Recuerdo un día que fui a su casa estudio y le pedí algunas fotos para un libro que estaba realizando acerca de la obra de Vicente Zito Lema y sin ningún problema, me hizo entrar a su altar que era biblioteca, estudio, casa y tantas cosas más y me facilitó una cantidad tan grande de fotos, que las llevo como una proeza en mi vida. Son fotos sacadas del tiempo en los largos pasillos de los manicomios. Se lo ve a él recorriéndolos y haciendo reuniones y sacando fotos de cómo estaban, de cómo vivían y sufrían en esta Argentina siempre en crisis, esas personas. Y esas fotos fueron parte del libro y son parte de mi vida. Luego lo acompañé a tomarse la presión a la farmacia de la esquina, una vejez incómoda pero siempre con gente alrededor queriéndolo ayudar y poniendo su grano de arena para que tuviera años no tan malos, los últimos porque jamás se ocupó como la cigarra de juntar comida para el invierno. Y entonces allí estuvimos muchos y muchas para devolverle lo que es imposible, esos recuerdos de tantos congresos y jornadas donde su nombre era buscado en las mesas y en las plenarias.

Tantos y tantas hemos escuchado sus palabras que decir alguna de ellas nos sería fácil hoy cuando él ya no está.

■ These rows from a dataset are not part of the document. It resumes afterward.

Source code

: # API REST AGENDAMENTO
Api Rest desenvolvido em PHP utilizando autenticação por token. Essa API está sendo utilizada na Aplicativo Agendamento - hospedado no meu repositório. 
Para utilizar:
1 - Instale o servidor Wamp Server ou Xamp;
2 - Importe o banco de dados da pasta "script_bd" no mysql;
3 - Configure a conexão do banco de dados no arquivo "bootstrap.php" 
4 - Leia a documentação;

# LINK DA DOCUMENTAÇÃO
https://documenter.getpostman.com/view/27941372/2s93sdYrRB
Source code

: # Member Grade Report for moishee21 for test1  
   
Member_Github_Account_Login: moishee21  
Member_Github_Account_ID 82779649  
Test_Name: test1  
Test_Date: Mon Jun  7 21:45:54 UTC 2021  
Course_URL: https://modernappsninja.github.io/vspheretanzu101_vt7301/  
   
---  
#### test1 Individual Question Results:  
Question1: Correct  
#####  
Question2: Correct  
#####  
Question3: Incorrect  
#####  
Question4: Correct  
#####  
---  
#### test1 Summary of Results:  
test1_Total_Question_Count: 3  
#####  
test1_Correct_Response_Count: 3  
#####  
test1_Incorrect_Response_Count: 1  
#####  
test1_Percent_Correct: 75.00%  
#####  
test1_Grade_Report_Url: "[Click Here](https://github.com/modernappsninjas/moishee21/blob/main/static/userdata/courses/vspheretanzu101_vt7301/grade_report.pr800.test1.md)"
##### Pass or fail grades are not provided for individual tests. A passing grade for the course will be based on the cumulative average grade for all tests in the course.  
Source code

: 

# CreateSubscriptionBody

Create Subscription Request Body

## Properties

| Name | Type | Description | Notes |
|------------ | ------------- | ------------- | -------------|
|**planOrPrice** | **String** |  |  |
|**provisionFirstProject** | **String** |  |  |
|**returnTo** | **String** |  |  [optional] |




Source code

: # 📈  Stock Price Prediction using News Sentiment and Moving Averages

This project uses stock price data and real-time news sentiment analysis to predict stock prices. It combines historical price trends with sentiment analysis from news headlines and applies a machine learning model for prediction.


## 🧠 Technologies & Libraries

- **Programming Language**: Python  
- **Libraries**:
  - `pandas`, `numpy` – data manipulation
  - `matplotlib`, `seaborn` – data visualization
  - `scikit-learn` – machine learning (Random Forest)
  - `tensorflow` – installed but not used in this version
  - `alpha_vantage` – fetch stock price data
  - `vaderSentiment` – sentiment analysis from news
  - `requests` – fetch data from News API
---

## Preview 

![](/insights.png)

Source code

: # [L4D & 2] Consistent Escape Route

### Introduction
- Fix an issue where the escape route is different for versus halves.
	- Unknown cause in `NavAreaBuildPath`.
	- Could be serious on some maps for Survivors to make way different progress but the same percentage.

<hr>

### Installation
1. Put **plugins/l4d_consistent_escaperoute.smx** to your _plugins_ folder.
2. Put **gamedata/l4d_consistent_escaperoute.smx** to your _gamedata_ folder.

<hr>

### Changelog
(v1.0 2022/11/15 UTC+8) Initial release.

Ya lo extrañamos, su inconfundible voz, su mirada que parecía atravesarte y sus palabras que no sabías cómo saldrían y hacía donde repercutirían en tu alma. Por eso su forma de hacer psicología no podía ser sino grupal, lo que decía uno repercutía en el otro, tenía consecuencias en el cuerpo del otro, por eso estas palabras también seguramente le llegarán y se reirá con nosotros, porque los grandes maestros no creen en la muerte, no se mueren, porque saben que seguirán repercutiendo en muchísimas almas que seguimos a su lado.